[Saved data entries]
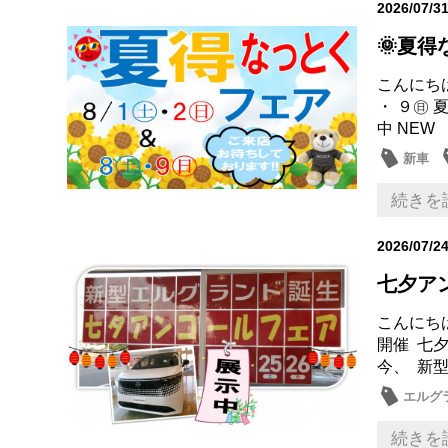
2026/07/3
🌞夏
こんにち
・ ９㊐
中 NEW
新車
続きを
2026/07/2
七夕ア
こんにち
開催 七
今、 新型
エルグ
メンテ
続きを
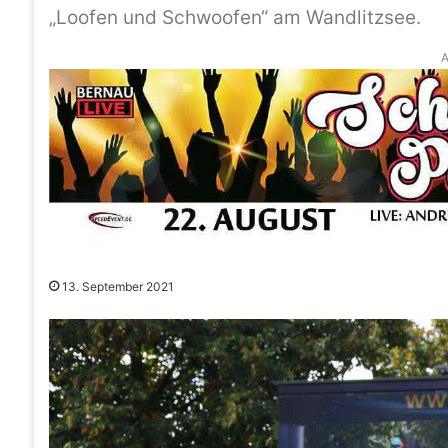
„Loofen und Schwoofen“ am Wandlitzsee.
A
13. September 2021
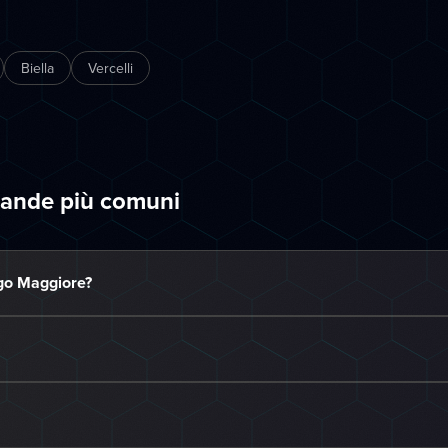
Biella
Vercelli
mande più comuni
ago Maggiore?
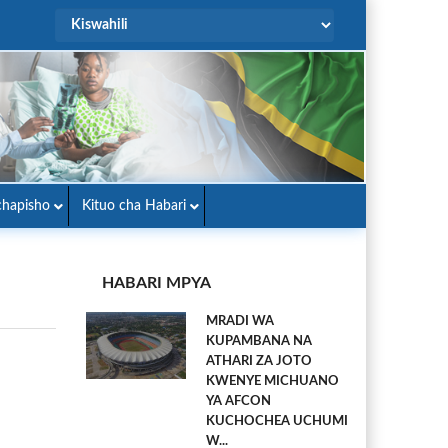
hapisho
Kituo cha Habari
HABARI MPYA
MRADI WA
KUPAMBANA NA
ATHARI ZA JOTO
KWENYE MICHUANO
YA AFCON
KUCHOCHEA UCHUMI
W...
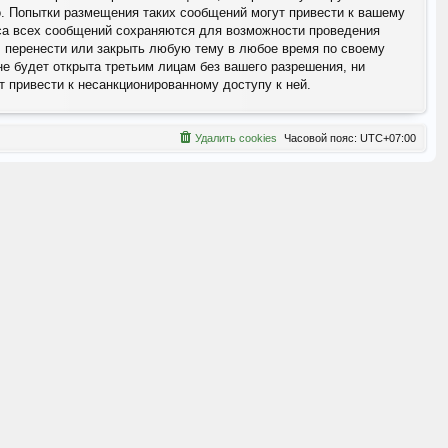
. Попытки размещения таких сообщений могут привести к вашему
еса всех сообщений сохраняются для возможности проведения
, перенести или закрыть любую тему в любое время по своему
е будет открыта третьим лицам без вашего разрешения, ни
 привести к несанкционированному доступу к ней.
Удалить cookies
Часовой пояс:
UTC+07:00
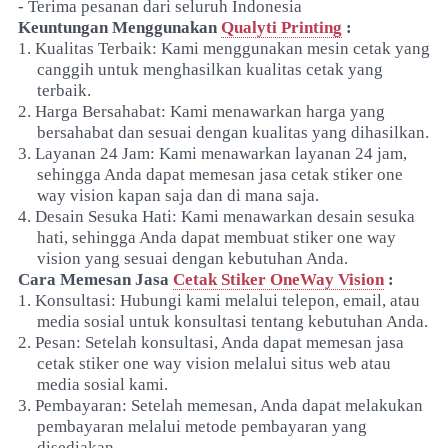
- Terima pesanan dari seluruh Indonesia
Keuntungan Menggunakan
Qualyti Printing
:
1.
Kualitas Terbaik: Kami menggunakan mesin cetak yang
canggih untuk menghasilkan kualitas cetak yang
terbaik.
2.
Harga Bersahabat: Kami menawarkan harga yang
bersahabat dan sesuai dengan kualitas yang dihasilkan.
3.
Layanan 24 Jam: Kami menawarkan layanan 24 jam,
sehingga Anda dapat memesan jasa cetak stiker one
way vision kapan saja dan di mana saja.
4.
Desain Sesuka Hati: Kami menawarkan desain sesuka
hati, sehingga Anda dapat membuat stiker one way
vision yang sesuai dengan kebutuhan Anda.
Cara Memesan Jasa
Cetak Stiker OneWay Vision
:
1.
Konsultasi: Hubungi kami melalui telepon, email, atau
media sosial untuk konsultasi tentang kebutuhan Anda.
2.
Pesan: Setelah konsultasi, Anda dapat memesan jasa
cetak stiker one way vision melalui situs web atau
media sosial kami.
3.
Pembayaran: Setelah memesan, Anda dapat melakukan
pembayaran melalui metode pembayaran yang
disediakan.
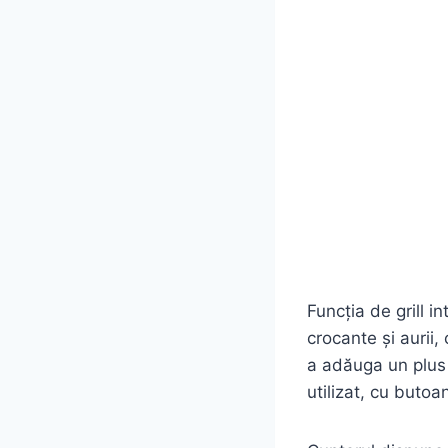
Funcția de grill 
crocante și aurii,
a adăuga un plus 
utilizat, cu butoa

▸ ABOUT THIS EXERCISE
Set the records down again exactly, with no pictures.

▸ ANSWER FOR THIS EXERCISE
2026/07/3
🌞夏
こんにち
・ ９㊐
中 NEW
新車
続きを
2026/07/2
七夕ア
こんにち
開催 七
今、 新型
エルグ
メンテ
続きを
„Loofen und Schwoofen“ am Wandlitzsee.
A
13. September 2021
Biella
Vercelli
mande più comuni
ago Maggiore?
hapisho
Kituo cha Habari
HABARI MPYA
MRADI WA
KUPAMBANA NA
ATHARI ZA JOTO
KWENYE MICHUANO
YA AFCON
KUCHOCHEA UCHUMI
W...
. Попытки размещения таких сообщений могут привести к вашему
еса всех сообщений сохраняются для возможности проведения
, перенести или закрыть любую тему в любое время по своему
е будет открыта третьим лицам без вашего разрешения, ни
 привести к несанкционированному доступу к ней.
Удалить cookies
Часовой пояс:
UTC+07:00
- Terima pesanan dari seluruh Indonesia
Keuntungan Menggunakan
Qualyti Printing
:
1.
Kualitas Terbaik: Kami menggunakan mesin cetak yang
canggih untuk menghasilkan kualitas cetak yang
terbaik.
2.
Harga Bersahabat: Kami menawarkan harga yang
bersahabat dan sesuai dengan kualitas yang dihasilkan.
3.
Layanan 24 Jam: Kami menawarkan layanan 24 jam,
sehingga Anda dapat memesan jasa cetak stiker one
way vision kapan saja dan di mana saja.
4.
Desain Sesuka Hati: Kami menawarkan desain sesuka
hati, sehingga Anda dapat membuat stiker one way
vision yang sesuai dengan kebutuhan Anda.
Cara Memesan Jasa
Cetak Stiker OneWay Vision
:
1.
Konsultasi: Hubungi kami melalui telepon, email, atau
media sosial untuk konsultasi tentang kebutuhan Anda.
2.
Pesan: Setelah konsultasi, Anda dapat memesan jasa
cetak stiker one way vision melalui situs web atau
media sosial kami.
3.
Pembayaran: Setelah memesan, Anda dapat melakukan
pembayaran melalui metode pembayaran yang
disediakan.
Funcția de grill 
crocante și aurii,
a adăuga un plus 
utilizat, cu butoa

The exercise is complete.